*** Document segment Section Begins ***
[R-sig-ME] Fwd: same old question - lme4 and p-values
Reinhold Kliegl
reinhold.kliegl at gmail.com
Sat Apr 5 13:52:42 CEST 2008
"If you mean to replace them with confidence intervals, I have no
problem with that."
That's what I mean or, perhaps, credibility intervals. Of course, I do
not want to do away with statistics but, in perspective, hope for an
increase in sophisticated application.
Reinhold
On Sat, Apr 5, 2008 at 1:21 PM, Jonathan Baron <baron at psych.upenn.edu> wrote:
> On 04/05/08 12:10, Reinhold Kliegl wrote:
> > Here is a section that worked in Kliegl, Risse, & Laubrock (2007, J
> > Exp Psychol:Human Perception and Performance, 33, 1250-1251).
>
> This is extremely helpful.
>
>
> > In perspective, I think the p-value problem will
> > simply go away.
*** Document segment Section Ends ***
*** Data Section Begins ***
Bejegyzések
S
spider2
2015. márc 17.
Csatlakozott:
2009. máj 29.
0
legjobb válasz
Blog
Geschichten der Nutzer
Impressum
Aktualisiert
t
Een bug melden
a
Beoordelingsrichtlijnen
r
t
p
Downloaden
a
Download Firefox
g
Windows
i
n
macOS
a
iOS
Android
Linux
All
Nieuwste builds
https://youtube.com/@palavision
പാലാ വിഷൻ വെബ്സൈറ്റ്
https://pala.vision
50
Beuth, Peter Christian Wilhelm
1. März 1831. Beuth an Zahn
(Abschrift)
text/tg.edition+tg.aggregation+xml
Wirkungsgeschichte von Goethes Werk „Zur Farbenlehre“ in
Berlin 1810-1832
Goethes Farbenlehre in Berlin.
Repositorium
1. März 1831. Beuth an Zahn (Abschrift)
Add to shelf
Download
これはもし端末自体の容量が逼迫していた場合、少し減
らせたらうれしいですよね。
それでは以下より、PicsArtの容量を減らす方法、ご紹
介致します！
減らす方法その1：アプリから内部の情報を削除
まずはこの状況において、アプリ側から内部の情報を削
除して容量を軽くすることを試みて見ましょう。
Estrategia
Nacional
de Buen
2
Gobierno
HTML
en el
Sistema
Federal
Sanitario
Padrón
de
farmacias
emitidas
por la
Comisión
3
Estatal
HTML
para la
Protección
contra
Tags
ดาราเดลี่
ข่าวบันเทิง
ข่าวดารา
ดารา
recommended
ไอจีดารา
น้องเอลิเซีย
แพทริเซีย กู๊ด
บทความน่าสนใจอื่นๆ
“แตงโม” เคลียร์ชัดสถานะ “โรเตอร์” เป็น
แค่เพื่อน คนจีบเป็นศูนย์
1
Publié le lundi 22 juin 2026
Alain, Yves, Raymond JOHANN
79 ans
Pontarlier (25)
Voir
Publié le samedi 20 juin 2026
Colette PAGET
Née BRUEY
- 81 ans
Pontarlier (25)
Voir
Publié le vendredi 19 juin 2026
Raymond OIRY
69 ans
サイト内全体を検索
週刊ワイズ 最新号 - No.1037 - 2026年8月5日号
*** Data Section Ends ***
Problems to work on:
a – In the mailing list message about lme4 and p-values, what other kind of interval does Reinhold Kliegl name as an alternative besides confidence intervals?
b – Pick up the mailing list message about lme4 and p-values right after its final line and keep writing it.
The records come from a separate source, unrelated to the mailing list message.

Written responses:
a – Credibility intervals.

b –
>
> I'm not sure what you mean here. If you mean to replace them with
> confidence intervals, I have no problem with that. But, as a journal
> editor, I am afraid that I will continue to insist on some sort of
> evidence that effects are real. This can be done in many ways. But
> too many authors submit articles in which the claimed effects can
> result from random variation, either in subjects ("participants*") or
> items, and they don't correctly reject such alternative explanations
> of a difference in means.
>
> I have noticed a kind of split among those who comment on this issue.
> On the one side are those who are familiar with fields such as
> epidemiology or economics (excluding experimental economics), where
> the claim is often made that "the null hypothesis is always false
> anyway, so why bother rejecting it?" These are the ones interested in
> effect sizes, variance accounted for, etc. They are correct for this
> kind of research, but there are other kinds of research.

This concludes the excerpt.